Jakarta (30/9) -- Peristiwa G30S/PKI yang terjadi pada tahun 1965 masih menjadi salah satu tragedi kelam dalam sejarah Indonesia pasca-kemerdekaan. Gerakan yang dipimpin oleh Partai Komunis Indonesia (PKI) ini bertujuan menggulingkan Presiden Soekarno dan mengganti Pancasila dengan ideologi komunis. Dalam peristiwa tersebut, enam perwira tinggi dan satu perwira menengah TNI Angkatan Darat dibunuh secara keji.
Menurut Guru Besar Ilmu Sejarah Universitas Diponegoro, Singgih Tri Sulistiyono, peristiwa ini terjadi dalam konteks persaingan ideologi Nasionalisme, Agama, dan Komunisme (NASAKOM) yang diterapkan oleh Presiden Soekarno selama era Demokrasi Terpimpin (1959-1965). NASAKOM, yang awalnya dimaksudkan sebagai solusi untuk mempersatukan tiga kekuatan besar dalam masyarakat, justru membuka jalan bagi PKI untuk berusaha menggantikan Pancasila dengan ideologi komunis.
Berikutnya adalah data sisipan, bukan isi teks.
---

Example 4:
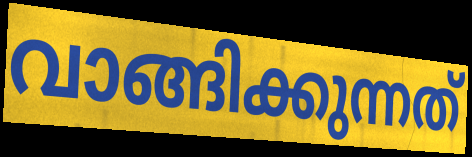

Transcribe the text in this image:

വാങ്ങിക്കുന്നത്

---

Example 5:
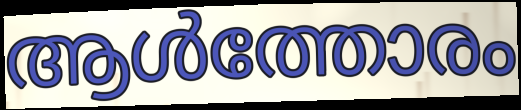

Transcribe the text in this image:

ആൾത്തോരം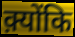
क़्योंकि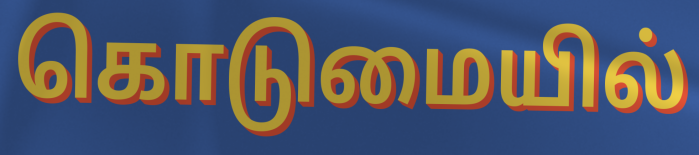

"Peristiwa ini menjadi konflik terbuka antara kekuatan PKI dengan kekuatan nasionalis agama," ujar Singgih. Ia menambahkan bahwa G30S/PKI merupakan hasil dari adu domba kekuatan asing, di mana Blok Barat yang liberal kapitalis dan Blok Timur yang sosialis komunis berusaha mempengaruhi kekuatan lokal.
Singgih menekankan pentingnya menjaga persatuan dan memahami pelajaran dari peristiwa ini. Ia mengingatkan bahwa Pancasila sebagai dasar negara harus diaktualisasikan dan dimurnikan dalam setiap aspek kehidupan berbangsa dan bernegara. Demokrasi yang dewasa, menurutnya, adalah kunci dalam menghadapi perbedaan pendapat dan pandangan dalam masyarakat plural seperti Indonesia.
"Pelajaran terpenting dari peristiwa G30S/PKI adalah berhati-hati terhadap politik adu domba, baik dari kekuatan asing maupun dalam negeri, serta pentingnya menjalankan nilai-nilai Pancasila dalam kehidupan sehari-hari," tutup Singgih.